Of course, having a belief is distinct from a manifestation of that belief. The Equality Act does not protect abusive speech or harassment of others, even if in pursuit of a protected belief. Social Work England may then wish to consider the considerable amount of case law generated by the protection of freedom of speech pursuant to Article 10 of the ECHR and then move on a little closer to home. They may want to consider the Court of Appeal decision R (Ngole) v University of Sheffield ( EWCA Civ 1127) where the Court noted that a restriction on speech in a regulated profession, pertaining to a protected belief (here Mr Ngole’s Christianity) would require abusive or inflammatory language or that which was “condemnatory” of any individual.
That others find an opinion or language “offensive” cannot by itself amount to “unethical and unlawful” behaviour or justify an assumption that a social worker is likely to behave in a discriminatory way towards service users. This assumption is in flagrant disregard of the necessary “balancing exercise” between Article 10 and other fundamental rights.
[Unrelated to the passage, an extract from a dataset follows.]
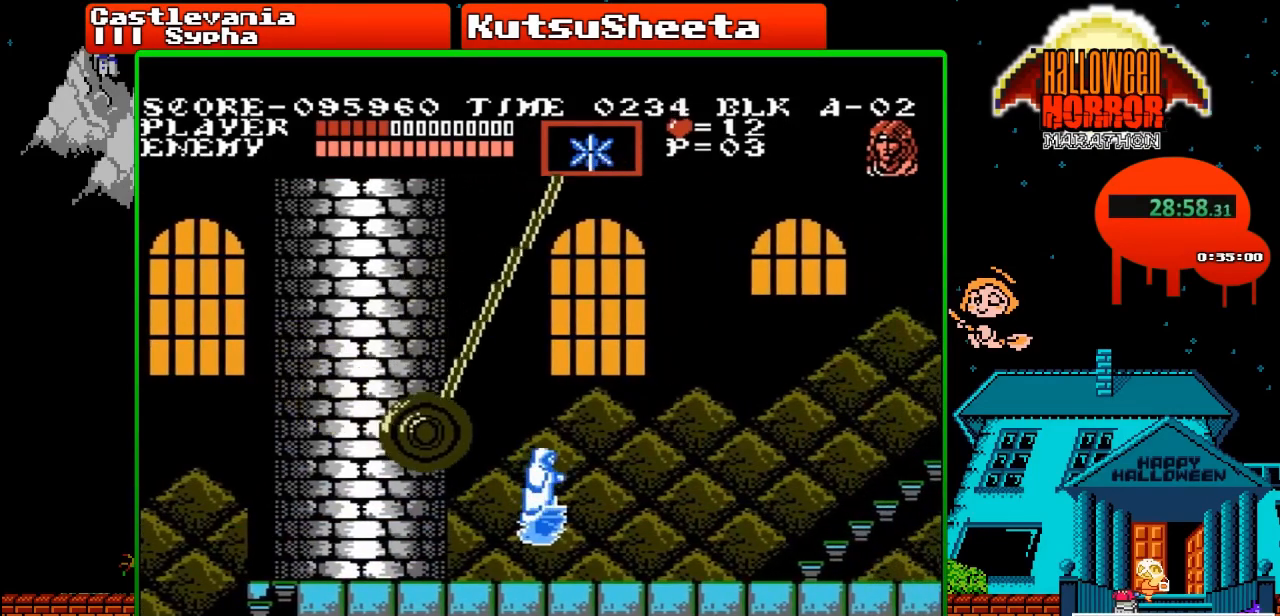
{"buttons": [], "events": [[83, "A", "down"], [317, "A", "up"]]}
Consider her “apology” in the context of the lingering threat about what will happen if she dares to agree again
In this present case, the social worker’s manager said they had confidence the social worker had never practised in a discriminatory way, and that she was competent and able to practise. However, she deleted her Facebook posts and accepted a warning that for the next year “any similar conduct or matters brought to the attention of the regulator are likely to result in a more serious outcome”. Her “apology” makes for alarming reading:
On reflection I feel that I may have been swayed by the mistaken view of other prominent feminists who felt that promoting transgender rights would impede on women’s rights. This was a gap in my knowledge base and this training has shown me how to work in a much more inclusive way.
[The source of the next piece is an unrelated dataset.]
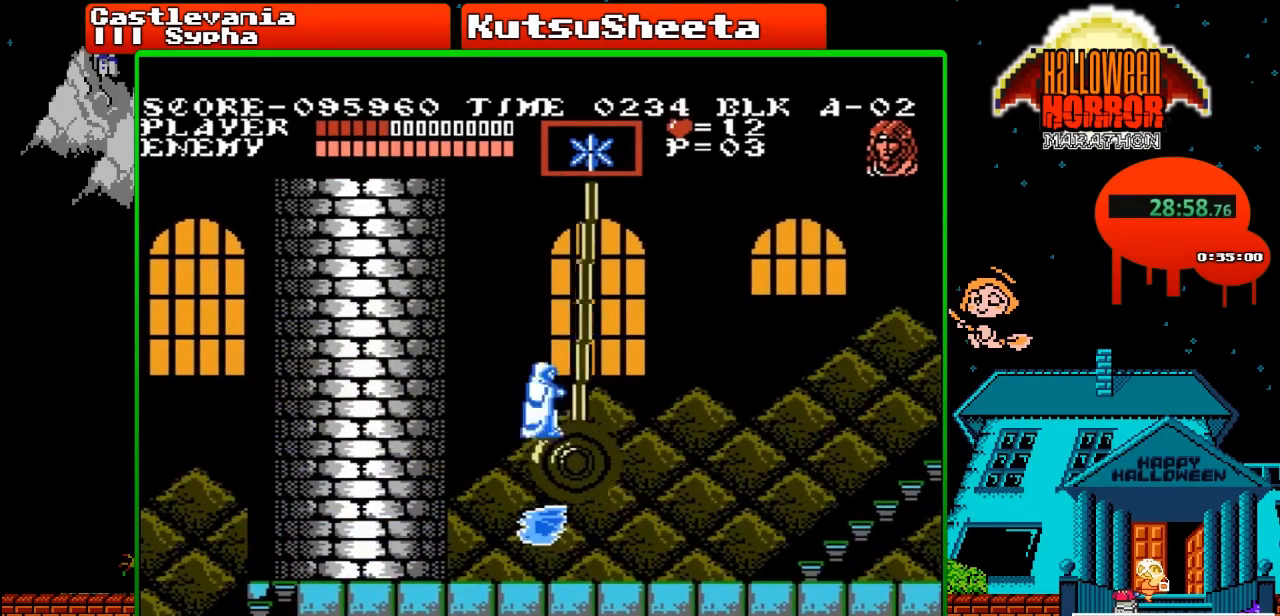
{"buttons": [], "events": []}
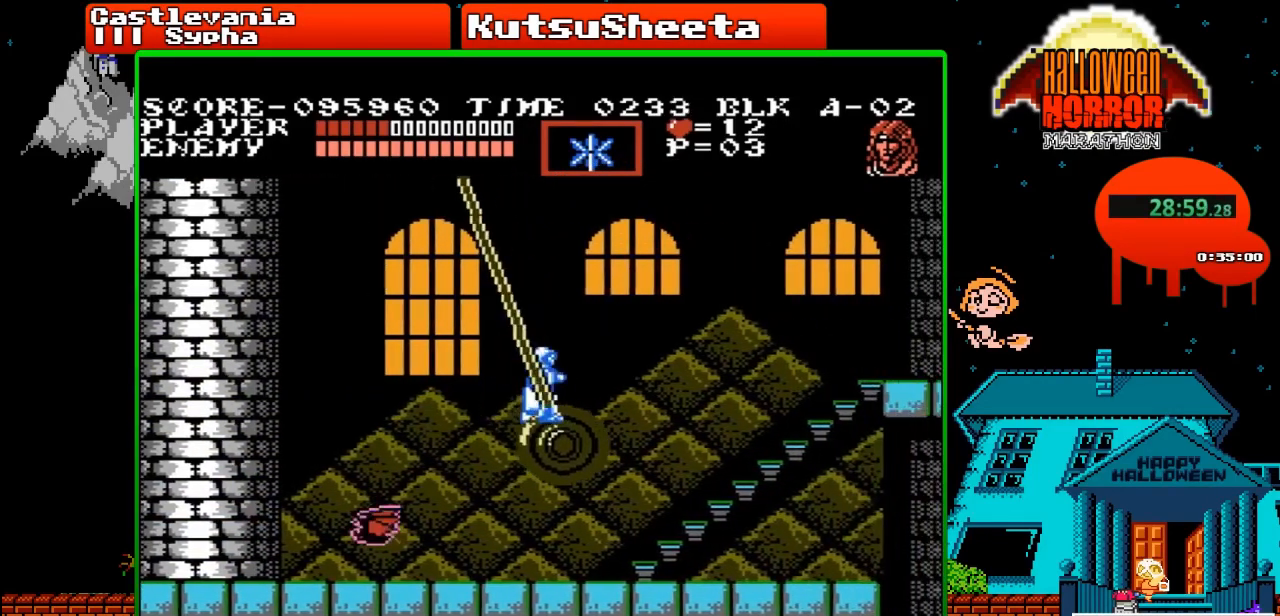
{"buttons": ["DPAD_DOWN"], "events": [[83, "DPAD_DOWN", "down"]]}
What we learn from history is that we do not learn from history. “Re-education” has a long inglorious history in totalitarian regimes, to break down the minds and often the bodies of dissidents. As Gulbahar Haitiwaji wrote in January 2021, of the experiences of the Uighurs in China:
I was held in Baijiantan for two years. During that time, everyone around me — the police officers who came to interrogate prisoners, plus the guards, teachers and tutors — tried to make me believe the massive lie without which China could not have justified its re-education project: that Uighurs are terrorists, and thus that I, Gulbahar, as a Uighur who had been living in exile in France for 10 years, was a terrorist. Wave after wave of propaganda crashed down upon me, and as the months went by, I began to lose part of my sanity. Bits of my soul shattered and broke off. I will never recover them.
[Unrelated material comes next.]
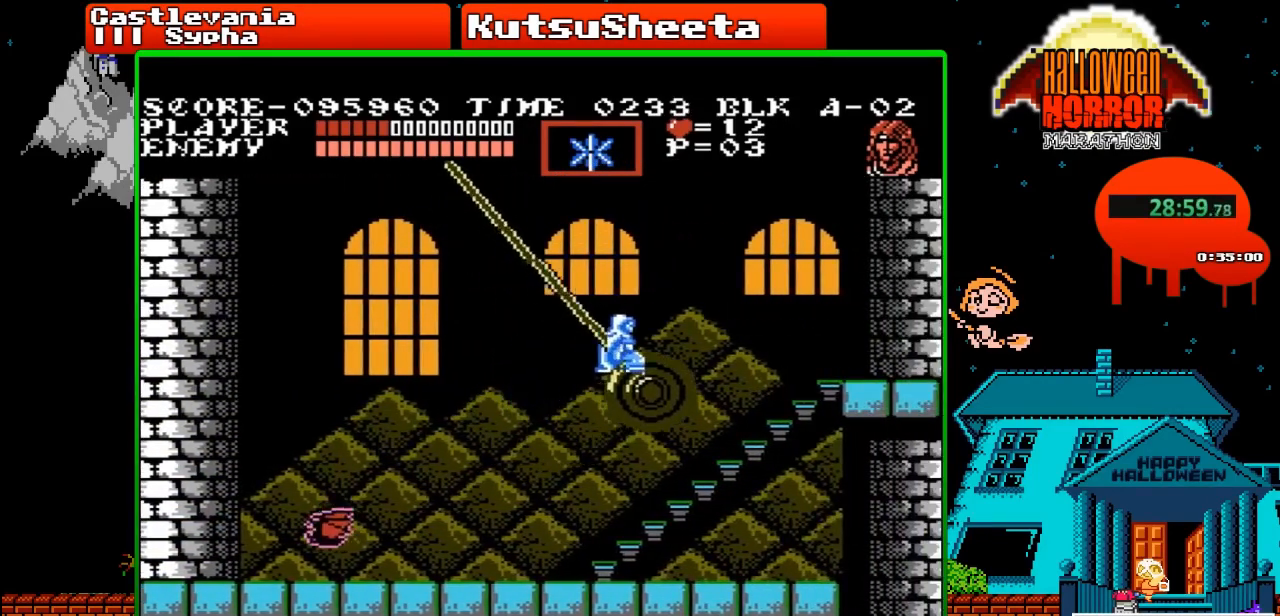
{"buttons": ["DPAD_DOWN"], "events": []}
I am not suggesting that Social Work England is about to set up re-education camps for dissident social workers. But I do think it is necessary to now consider exactly what road we are taking our first steps along. Consider the “apology” in the context of the lingering threat about what will happen if she dares to agree again with those “prominent feminists” (and High Court Judges) who point out the real and significant problems arising from a tension between the rights of women and the desires of men.
Why on earth should any of us be made to choose between our jobs and what we know to be true? I accept that members of regulated professions may sometimes have to accept greater restrictions on our free expression than the general public. But absent incitement to violence, or gratuitous and indiscriminate offensive comments directed at individuals, disagreement with, or light mockery of a prevailing orthodoxy, is not lawfully a matter for regulatory censure.
I can only hope that the stated intention of Social Work England to carry out further discussion to balance these “ethical tensions” is not some kind of distraction or window dressing but an honest admittance of the need for real and urgent reflection about where this road may take us.